● **Required action**: Below are some records. Set each one down exactly as it reads.

● **Input data**:

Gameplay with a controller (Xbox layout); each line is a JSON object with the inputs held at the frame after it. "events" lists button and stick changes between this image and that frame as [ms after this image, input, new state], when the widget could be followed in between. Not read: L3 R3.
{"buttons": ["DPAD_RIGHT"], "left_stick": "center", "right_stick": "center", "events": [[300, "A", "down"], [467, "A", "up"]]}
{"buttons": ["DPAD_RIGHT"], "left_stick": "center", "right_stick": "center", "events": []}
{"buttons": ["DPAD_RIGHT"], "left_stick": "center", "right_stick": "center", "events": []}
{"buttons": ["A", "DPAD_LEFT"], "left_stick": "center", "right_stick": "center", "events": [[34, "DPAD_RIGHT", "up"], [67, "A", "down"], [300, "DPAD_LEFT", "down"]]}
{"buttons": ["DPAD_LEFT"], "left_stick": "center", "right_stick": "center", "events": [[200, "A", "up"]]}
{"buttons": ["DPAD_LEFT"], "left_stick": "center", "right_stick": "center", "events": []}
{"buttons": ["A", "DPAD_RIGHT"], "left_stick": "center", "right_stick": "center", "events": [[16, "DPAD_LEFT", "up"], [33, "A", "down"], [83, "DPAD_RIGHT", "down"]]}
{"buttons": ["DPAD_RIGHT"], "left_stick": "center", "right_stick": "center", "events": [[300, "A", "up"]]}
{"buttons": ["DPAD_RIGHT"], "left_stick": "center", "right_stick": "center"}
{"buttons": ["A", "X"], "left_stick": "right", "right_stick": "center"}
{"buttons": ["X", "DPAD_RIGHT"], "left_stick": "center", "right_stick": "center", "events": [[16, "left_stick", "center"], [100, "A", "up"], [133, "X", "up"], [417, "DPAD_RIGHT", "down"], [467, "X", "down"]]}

● **Answer space**:
Gameplay with a controller (Xbox layout); each line is a JSON object with the inputs held at the frame after it. "events" lists button and stick changes between this image and that frame as [ms after this image, input, new state], when the widget could be followed in between. Not read: L3 R3.
{"buttons": ["DPAD_RIGHT"], "left_stick": "center", "right_stick": "center", "events": [[300, "A", "down"], [467, "A", "up"]]}
{"buttons": ["DPAD_RIGHT"], "left_stick": "center", "right_stick": "center", "events": []}
{"buttons": ["DPAD_RIGHT"], "left_stick": "center", "right_stick": "center", "events": []}
{"buttons": ["A", "DPAD_LEFT"], "left_stick": "center", "right_stick": "center", "events": [[34, "DPAD_RIGHT", "up"], [67, "A", "down"], [300, "DPAD_LEFT", "down"]]}
{"buttons": ["DPAD_LEFT"], "left_stick": "center", "right_stick": "center", "events": [[200, "A", "up"]]}
{"buttons": ["DPAD_LEFT"], "left_stick": "center", "right_stick": "center", "events": []}
{"buttons": ["A", "DPAD_RIGHT"], "left_stick": "center", "right_stick": "center", "events": [[16, "DPAD_LEFT", "up"], [33, "A", "down"], [83, "DPAD_RIGHT", "down"]]}
{"buttons": ["DPAD_RIGHT"], "left_stick": "center", "right_stick": "center", "events": [[300, "A", "up"]]}
{"buttons": ["DPAD_RIGHT"], "left_stick": "center", "right_stick": "center"}
{"buttons": ["A", "X"], "left_stick": "right", "right_stick": "center"}
{"buttons": ["X", "DPAD_RIGHT"], "left_stick": "center", "right_stick": "center", "events": [[16, "left_stick", "center"], [100, "A", "up"], [133, "X", "up"], [417, "DPAD_RIGHT", "down"], [467, "X", "down"]]}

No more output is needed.